When Dr. Anne Stevens thinks of her brother, she remembers his wide-eyed awe about the world around him. That love of discovery is what led her brother, former Ambassador Chris Stevens, to a career in diplomacy with the U.S. State Department.
“Chris was a big believer in international exchange and experiences,” said Stevens, a pediatric rheumatologist at Seattle Children’s Hospital. “His life was formed by global experiences, and he also inspired my little brother, sister and I to learn foreign languages and study abroad.”
Ambassador Stevens and three other Americans died in the line of service during a tragic attack on the U.S. mission in Benghazi, Libya in 2012.
Now, a newly funded endowment at Seattle Children’s will preserve his legacy of cultural understanding with a medical exchange that connects pediatricians in Seattle to pediatricians abroad through an intensive training and education program.
“I know if Chris were here to see this, he’d raise his eyebrows, give a big smile and say, ‘Wow! I can’t believe how neat this is!’” Stevens said.
An educational pipeline that goes both ways
Loyal Moore, the donor who funded the Ambassador J. Christopher Stevens Endowment, met Stevens during a visit to Seattle Children’s Research Institute where she studies new treatments for autoimmune conditions including arthritis, scleroderma and lupus. They got to talking about research at Seattle Children’s and her brother Chris.
“Mr. Moore was moved to donate after he heard my brother’s story,” Stevens said. “He felt the loss of a person who was doing good work, and he wanted to shine a bright light on that.”
They brought Dr. Maneesh Batra, associate director of the Pediatric Residency Program at Seattle Children’s, into the conversation. He co-manages the in which pediatric residents from Seattle Children’s are paired with residents in Nairobi for an eight-week rotation in Kisii, Kenya.
“The original program was designed for Seattle Children’s residents to go to Kenya, and this endowment now brings two University of Nairobi pediatric residents to Seattle Children’s each year,” Batra said. “It means a lot to have the Kenyan residents come here to enhance their training, and we hope it arms them with knowledge and tools that improves care for children whose lives are in peril due to preventable issues like diarrhea and pneumonia.”
Exchanging valuable medical knowledge
When Dr. Jemimah Karingi Mugo and Dr. Douglas Kinuthia Gaitho left Kenya and arrived in Seattle as the first residents in the new program, they created a palpable energy at the hospital. Everyone who met them, from the office workers who made their badges to the hospital’s executives, forged a common comradery with the visiting pediatricians, knowing the new relationships would touch lives of children beyond the hospital’s buildings.
The visiting doctors joined Seattle Children’s pediatric residents for a curriculum that focused on public and global health. They studied how healthcare systems are structured and met with major players in global health in Seattle, including PATH, the Bill and Melinda Gates Foundation and the International Rescue Committee.
According to the United Nations Children’s Rights and Emergency Relief Organization, the U.S. has a child mortality rate of 7 per 1,000 live births, compared to Kenya’s rate of 73 per 1,000, meaning Kenya’s child mortality rate is more than 10 times higher than that of the U.S.

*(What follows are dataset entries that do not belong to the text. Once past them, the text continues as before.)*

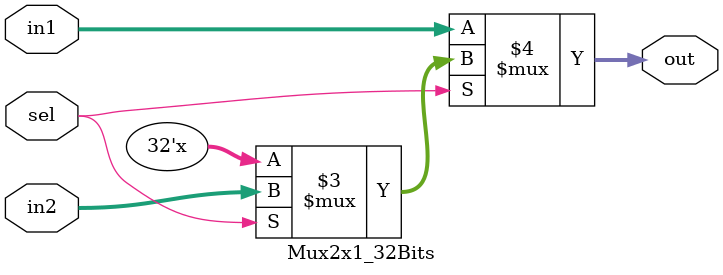
<source format=v>
module Mux2x1_32Bits(out, in1, in2, sel);

input [31:0] in1, in2; 
input sel;
output [31:0] out; 

assign out = 	(sel == 1'b0) ? in1 :
		(sel == 1'b1) ? in2 : 32'bx;

endmodule

</source>
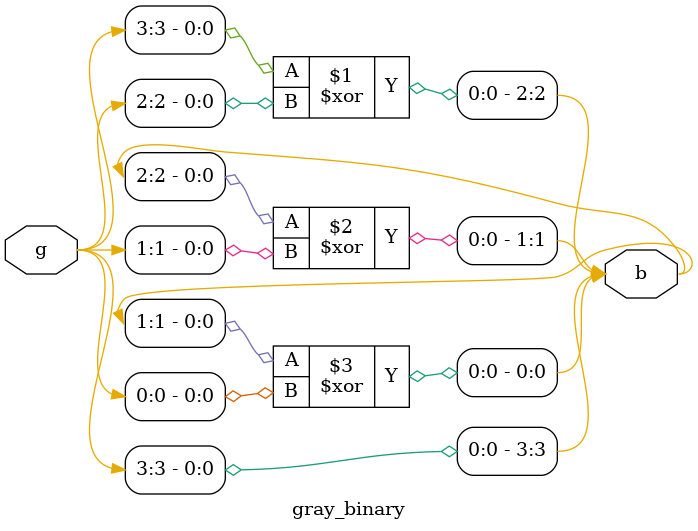
<source format=v>
`timescale 1ns / 1ps
module gray_binary(input [3:0]g,output [3:0]b);
  assign b[3]=g[3];
  assign b[2]=b[3]^g[2];
  assign b[1]=b[2]^g[1];
  assign b[0]=b[1]^g[0];
endmodule

</source>
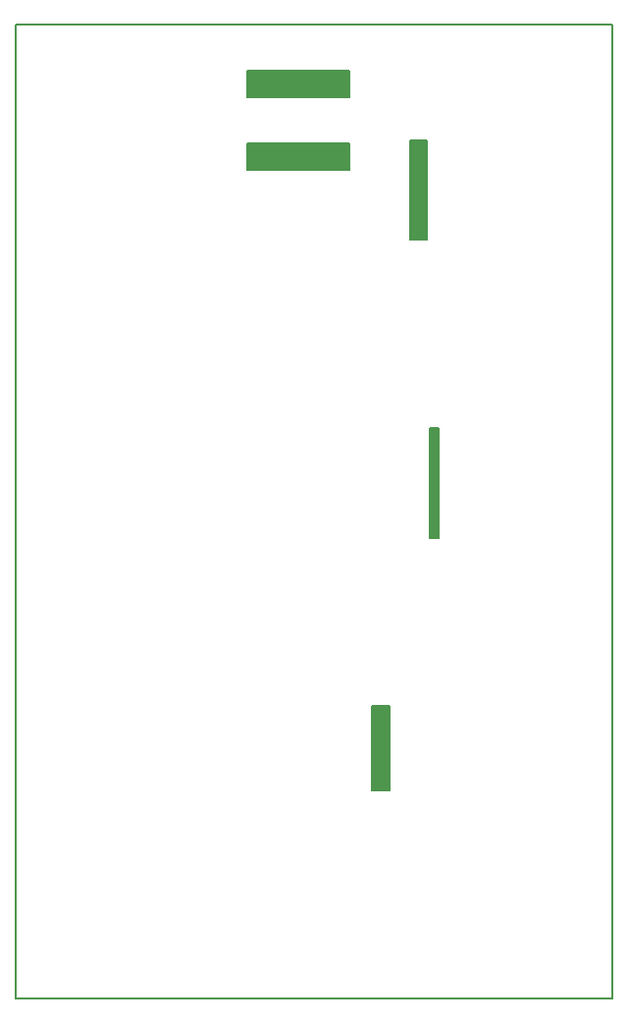
<source format=gbr>
G04 #@! TF.GenerationSoftware,KiCad,Pcbnew,5.0.2+dfsg1-1~bpo9+1*
G04 #@! TF.CreationDate,2019-02-03T14:49:37+01:00*
G04 #@! TF.ProjectId,rollershutter-light-control,726f6c6c-6572-4736-9875-747465722d6c,rev?*
G04 #@! TF.SameCoordinates,Original*
G04 #@! TF.FileFunction,Profile,NP*
%FSLAX46Y46*%
G04 Gerber Fmt 4.6, Leading zero omitted, Abs format (unit mm)*
G04 Created by KiCad (PCBNEW 5.0.2+dfsg1-1~bpo9+1) date Sun 03 Feb 2019 02:49:37 PM CET*
%MOMM*%
%LPD*%
G01*
G04 APERTURE LIST*
%ADD10C,0.150000*%
G04 APERTURE END LIST*
D10*
G36*
X239250000Y-70750000D02*
X230500000Y-70750000D01*
X230500000Y-73000000D01*
X239250000Y-73000000D01*
X239250000Y-70750000D01*
G37*
X239250000Y-70750000D02*
X230500000Y-70750000D01*
X230500000Y-73000000D01*
X239250000Y-73000000D01*
X239250000Y-70750000D01*
G36*
X239250000Y-77000000D02*
X230500000Y-77000000D01*
X230500000Y-79250000D01*
X239250000Y-79250000D01*
X239250000Y-77000000D01*
G37*
X239250000Y-77000000D02*
X230500000Y-77000000D01*
X230500000Y-79250000D01*
X239250000Y-79250000D01*
X239250000Y-77000000D01*
G36*
X244500000Y-85250000D02*
X244500000Y-76750000D01*
X246000000Y-76750000D01*
X246000000Y-85250000D01*
X244500000Y-85250000D01*
G37*
X244500000Y-85250000D02*
X244500000Y-76750000D01*
X246000000Y-76750000D01*
X246000000Y-85250000D01*
X244500000Y-85250000D01*
G36*
X241250000Y-132750000D02*
X241250000Y-125500000D01*
X242750000Y-125500000D01*
X242750000Y-132750000D01*
X241250000Y-132750000D01*
G37*
X241250000Y-132750000D02*
X241250000Y-125500000D01*
X242750000Y-125500000D01*
X242750000Y-132750000D01*
X241250000Y-132750000D01*
G36*
X247000000Y-101500000D02*
X246250000Y-101500000D01*
X246250000Y-111000000D01*
X247000000Y-111000000D01*
X247000000Y-101500000D01*
G37*
X247000000Y-101500000D02*
X246250000Y-101500000D01*
X246250000Y-111000000D01*
X247000000Y-111000000D01*
X247000000Y-101500000D01*
X210500000Y-66750000D02*
X215750000Y-66750000D01*
X210500000Y-69000000D02*
X210500000Y-66750000D01*
X210500000Y-74250000D02*
X210500000Y-69000000D01*
X210500000Y-80000000D02*
X210500000Y-74250000D01*
X210500000Y-86750000D02*
X210500000Y-80000000D01*
X210500000Y-120750000D02*
X210500000Y-86750000D01*
X210500000Y-136500000D02*
X210500000Y-120750000D01*
X210500000Y-142750000D02*
X210500000Y-136500000D01*
X210500000Y-150750000D02*
X210500000Y-142500000D01*
X249750000Y-66750000D02*
X215250000Y-66750000D01*
X249750000Y-66750000D02*
X262000000Y-66750000D01*
X231000000Y-150750000D02*
X210500000Y-150750000D01*
X262000000Y-150750000D02*
X231000000Y-150750000D01*
X262000000Y-150750000D02*
X262000000Y-128250000D01*
X262000000Y-129500000D02*
X262000000Y-66750000D01*
M02*

</source>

“Kenya suffers from a high rate of child mortality due to preventable illnesses like pneumonia, diarrhea, newborn death due to sepsis, HIV and malaria,” Gaitho said. “We’re pleased to have this opportunity to collaborate with doctors and researchers in Seattle who are studying these children’s health issues.”
The residents noticed that the factors linked to negative health outcomes for children in Kenya align with many of the same factors in the U.S. such as living in poverty, access to clean water or a mother’s lack of education.
“I learned how important it is to treat the whole child and consider his or her environment,” Mugo said. “In the emergency room in Nairobi we don’t always have time to understand the whole picture, but it’s important to ask things like, where did you get your family’s drinking water? Is it linked to a particular area? Can we prevent illness for your child and other children with this knowledge?”
A lasting legacy of cultural understanding
Amid the whirlwind of medical exchange, the residents also found time to explore Seattle. For Gaitho, attending a Seattle Sounders game was a memorable experience, and for Mugo, a trip to Mt. Rainier meant she got to see snow for the first time.
Even Stevens made a new connection in her field: Gaitho put her in touch with the only pediatric rheumatologist in all of Kenya, and they have been corresponding.
“When we lost Chris and our family was thinking about how we could honor his memory and spirit, how to counteract all of the sad violent events in the world by doing something good, my mother said, ‘You should consider a medical exchange project,’” Stevens said. “This endowment speaks to Chris’ passion for learning, for connecting, for understanding. Forming these relationships has far exceeded what we imagined, and it doesn’t end after the first rotation is done. This is just the beginning.”